Hilfe – bitte mehr Zeit!
Ambulant vor stationär - es scheinen sich alle einig, wenn es um pflegebedürftige Menschen geht: Betroffene, die lieber zu Hause leben möchten; Angehörige, die sich freuen, dass (Groß-)Eltern in ihrer vertrauten Umgebung bleiben können; Politiker(innen), die eine Heimunterbringung als teure Lösung erachten.

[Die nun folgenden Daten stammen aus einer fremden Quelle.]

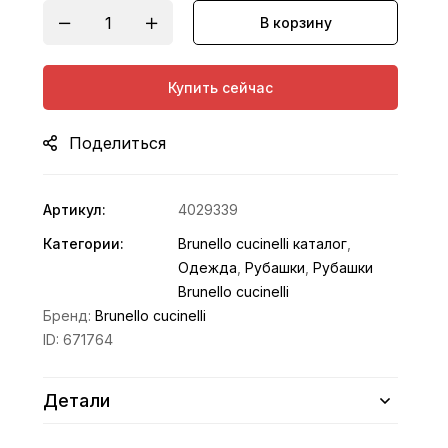
В корзину
Купить сейчас
Поделиться
Артикул:
4029339
Категории:
Brunello cucinelli каталог
,
Одежда
,
Рубашки
,
Рубашки
Brunello cucinelli
Бренд:
Brunello cucinelli
ID:
671764
Детали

Doch für eine angemessene ambulante Pflege fehlt das Geld. Auch die Caritas, mit 330 von 930 Pflegediensten der freien Wohlfahrtspflege einer der großen Anbieter in Nordrhein-Westfalen, spürt den Druck der Krankenkassen. Von 2002 bis 2012 sind die Kosten für die ambulante Pflege um 20 Prozent gestiegen, die Kostenerstattung durch die Kassen jedoch gerade einmal um sieben Prozent. Die Träger sind seit Jahren gezwungen, die wachsende Lücke irgendwie selber zu schließen. Mittlerweile müssen im Schnitt 16 Menschen in vier Stunden gepflegt werden. Die Pfleger(innen) werden gehetzt, die fachliche und menschliche Zuwendung leidet.
Deshalb hat sich die Caritas in NRW mit vielen Aktionen an der landesweiten Kampagne "Hilfe! Mehr Zeit für Pflege!" beteiligt. Die Botschaft: Es reicht! Für Kontakt, Nähe, Ansprache und Trost, all das, was pflegebedürftige Menschen besonders nötig haben, fehlt die Zeit. Ebenso für den Austausch mit den Angehörigen. Unter den derzeitigen Bedingungen können die Pflegekräfte ihrem und dem Anspruch der Klient(inn)en nicht gerecht werden. Pflege ist neben Körperhygiene und medizinischer Versorgung auch Begegnung und Kommunikation. Beides darf nicht wegrationalisiert werden.
Die Zahl pflegebedürftiger Menschen wird bis 2020 um 20 Prozent steigen. Die ambulante Pflege benötigt also zunehmend mehr Fachkräfte. Menschen, die etwas können, die motiviert und qualifiziert sind - und dafür ordentlich bezahlt werden. Um vor allem junge Menschen für einen Pflegeberuf zu begeistern, bedarf es besserer Arbeitsbedingungen. Die Pflege finanziell auszuzehren kommt uns alle teuer zu stehen. Das Image der Pflege ist eng verbunden mit der Frage: Was ist uns eine menschenwürdige Pflege wert?
Die Resonanz auf die zweiwöchige Caritas-Kampagne lässt hoffen. Viele - gerade auch Politiker(innen) - erklärten sich mit ambulanten Pflegediensten solidarisch. Vielleicht, weil die eigene familiäre Betroffenheit bei vielen gegeben ist?
Vielleicht erkennen sie aber auch, dass die ambulanten Pflegedienste eine wichtige Arbeit für das Gemeinwohl leisten. Hier geht es um die Versorgungssicherheit einer älter werdenden Bevölkerung, die zu einem immer größeren Anteil in Einpersonenhaushalten lebt. Und dort möglichst lange leben möchte. Die ambulante Pflege wird diesem gesellschaftlichen Anspruch gerecht. Das ist mehr wert, als momentan dafür bezahlt wird.